Mike Cook

Personal information
- Full name: Michael John Cook
- Date of birth: 18 October 1968 (age 56)
- Place of birth: Stroud, England
- Height: 5 ft 11 in (1.80 m)
- Position(s): Midfielder

Youth career
- Wolverhampton Wanderers
- 000?–1985: Coventry City

Senior career*
- Years: Team / Apps / (Gls)
- 1985–1989: Coventry City / 0 / (0)
- 1987: → York City (loan) / 6 / (1)
- 1989–1991: Cambridge United / 17 / (1)
- 1990: → York City (loan) / 6 / (0)
- 1990–1991: Wycombe Wanderers / ? / (?)
- 1993–1994: Corby Town / ? / (?)
- 2001–2003: Gloucester City / 12 / (0)

Managerial career
- 2004–2006: Cinderford Town
- 2019: Gloucester City
- 2020–2022: Chippenham Town
- 2023: Swindon Town Women
- 2023–2025: Gloucester City

= Mike Cook (footballer) =

English professional footballer

Michael John Cook (born 18 October 1968) is an English manager and former professional footballer.

In his playing career, Cook played in the Football League as a midfielder for York City and Cambridge United, after starting his career with an FA Youth Cup win with Coventry City

In December 2019 he appeared in court on allegations of dangerous driving.
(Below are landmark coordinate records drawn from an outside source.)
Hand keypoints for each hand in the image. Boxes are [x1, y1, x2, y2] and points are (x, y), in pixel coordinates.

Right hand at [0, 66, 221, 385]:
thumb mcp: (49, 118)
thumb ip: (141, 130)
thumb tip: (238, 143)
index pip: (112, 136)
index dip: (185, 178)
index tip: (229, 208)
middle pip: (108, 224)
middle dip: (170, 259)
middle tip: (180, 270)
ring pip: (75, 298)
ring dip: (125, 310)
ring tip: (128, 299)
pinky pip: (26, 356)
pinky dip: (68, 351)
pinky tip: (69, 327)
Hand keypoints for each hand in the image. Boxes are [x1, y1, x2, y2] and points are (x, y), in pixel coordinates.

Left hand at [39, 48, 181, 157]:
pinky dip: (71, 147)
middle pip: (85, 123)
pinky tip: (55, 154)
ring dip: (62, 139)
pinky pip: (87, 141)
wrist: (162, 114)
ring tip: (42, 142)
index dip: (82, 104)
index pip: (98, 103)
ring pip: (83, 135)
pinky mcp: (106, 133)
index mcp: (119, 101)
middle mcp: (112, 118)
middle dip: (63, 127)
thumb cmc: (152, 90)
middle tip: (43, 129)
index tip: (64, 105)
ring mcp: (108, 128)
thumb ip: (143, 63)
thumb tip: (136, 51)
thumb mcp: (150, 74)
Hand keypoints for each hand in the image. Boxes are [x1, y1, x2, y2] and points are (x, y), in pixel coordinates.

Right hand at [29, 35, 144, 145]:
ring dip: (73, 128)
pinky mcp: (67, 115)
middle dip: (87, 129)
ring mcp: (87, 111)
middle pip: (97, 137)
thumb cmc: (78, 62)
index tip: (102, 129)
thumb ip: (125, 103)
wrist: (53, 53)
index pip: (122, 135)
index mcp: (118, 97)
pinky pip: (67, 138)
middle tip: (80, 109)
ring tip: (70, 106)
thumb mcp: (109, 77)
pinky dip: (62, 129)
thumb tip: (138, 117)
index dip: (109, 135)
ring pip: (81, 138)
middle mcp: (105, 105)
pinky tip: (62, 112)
He pleaded guilty to careless driving in February 2020 and was banned from driving due to the number of points he had accrued.

==Career==
Born in Stroud, Gloucestershire, Cook started his career in the youth team at Coventry City where he won an FA Youth Cup medal. After a brief spell on loan to York City he signed for Cambridge United on a free transfer in 1989.

Cook's career at the Abbey Stadium was blighted by injury; he made only 17 appearances in two seasons. His one goal for the club was a vital one however, scoring at Aldershot to help cement a play-off place at the end of the 1989–90 season. He was also a substitute at Wembley Stadium for the 1–0 win over Chesterfield in the final.
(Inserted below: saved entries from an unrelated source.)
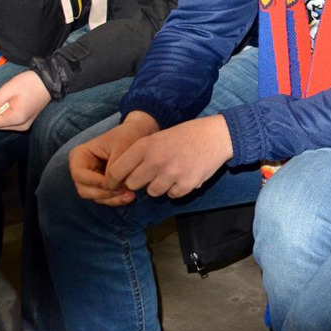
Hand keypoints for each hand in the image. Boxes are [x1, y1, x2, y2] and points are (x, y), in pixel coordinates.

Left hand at [0, 70, 50, 131]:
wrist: (49, 82)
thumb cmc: (30, 83)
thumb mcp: (8, 89)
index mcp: (16, 118)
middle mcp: (21, 126)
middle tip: (3, 98)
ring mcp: (24, 126)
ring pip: (1, 124)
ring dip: (0, 112)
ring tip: (10, 100)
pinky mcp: (26, 123)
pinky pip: (8, 122)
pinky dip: (7, 113)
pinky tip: (14, 104)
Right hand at [68, 111, 160, 204]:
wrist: (140, 134)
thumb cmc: (128, 136)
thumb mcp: (121, 147)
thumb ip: (114, 167)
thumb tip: (110, 185)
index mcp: (79, 156)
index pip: (79, 175)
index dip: (95, 182)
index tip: (116, 183)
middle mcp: (82, 170)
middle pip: (84, 190)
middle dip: (104, 193)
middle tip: (124, 191)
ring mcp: (91, 179)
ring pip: (95, 197)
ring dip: (112, 199)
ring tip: (130, 195)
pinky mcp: (103, 186)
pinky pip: (105, 198)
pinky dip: (116, 199)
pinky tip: (130, 196)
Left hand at [103, 115, 233, 199]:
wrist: (216, 136)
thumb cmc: (185, 135)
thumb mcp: (158, 137)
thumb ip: (141, 154)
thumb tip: (123, 176)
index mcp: (145, 146)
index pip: (117, 170)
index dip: (113, 180)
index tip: (116, 183)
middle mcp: (156, 161)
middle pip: (133, 184)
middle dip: (140, 181)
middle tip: (151, 174)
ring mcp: (172, 174)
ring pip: (152, 192)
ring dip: (159, 186)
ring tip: (171, 173)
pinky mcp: (186, 184)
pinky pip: (172, 195)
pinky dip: (176, 188)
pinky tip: (183, 176)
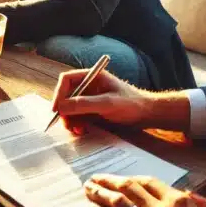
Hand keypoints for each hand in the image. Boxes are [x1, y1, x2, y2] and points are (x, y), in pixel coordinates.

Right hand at [52, 69, 190, 131]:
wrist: (148, 115)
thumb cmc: (132, 104)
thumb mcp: (107, 104)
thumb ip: (83, 104)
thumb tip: (60, 107)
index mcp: (91, 76)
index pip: (67, 80)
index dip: (59, 93)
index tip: (57, 109)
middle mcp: (88, 86)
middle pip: (66, 95)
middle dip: (64, 110)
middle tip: (67, 124)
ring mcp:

After another loan spell at York City, a spinal injury forced Cook's retirement from the professional game at the age of 22. He had spells in non-League football with Wycombe Wanderers, Corby Town, Cambridge City, and many other clubs, and worked for Cambridge United as Football in the Community officer. Cook took up a similar post at Cheltenham Town in 1999, alongside spells as assistant manager of Gloucester City and, from September 2004, as manager of Cinderford Town. After ten years with Cheltenham, Cook joined the staff of the Professional Footballers' Association in July 2009 as a regional coach educator.

On 8 January 2019 Cook became the manager of Gloucester City, replacing Chris Todd as manager. He was sacked from this role in November 2019.

In January 2020, Cook was appointed interim manager of Chippenham Town until the end of the season before being given the job on a permanent basis following a successful interim spell in March 2020 following the early curtailment of the season. Cook left the club by mutual consent on 9 April 2022.

On 19 September 2023, Cook returned as manager of Gloucester City, being appointed after the departure of previous manager Tim Flowers.

On 8 May 2025, Cook departed the club.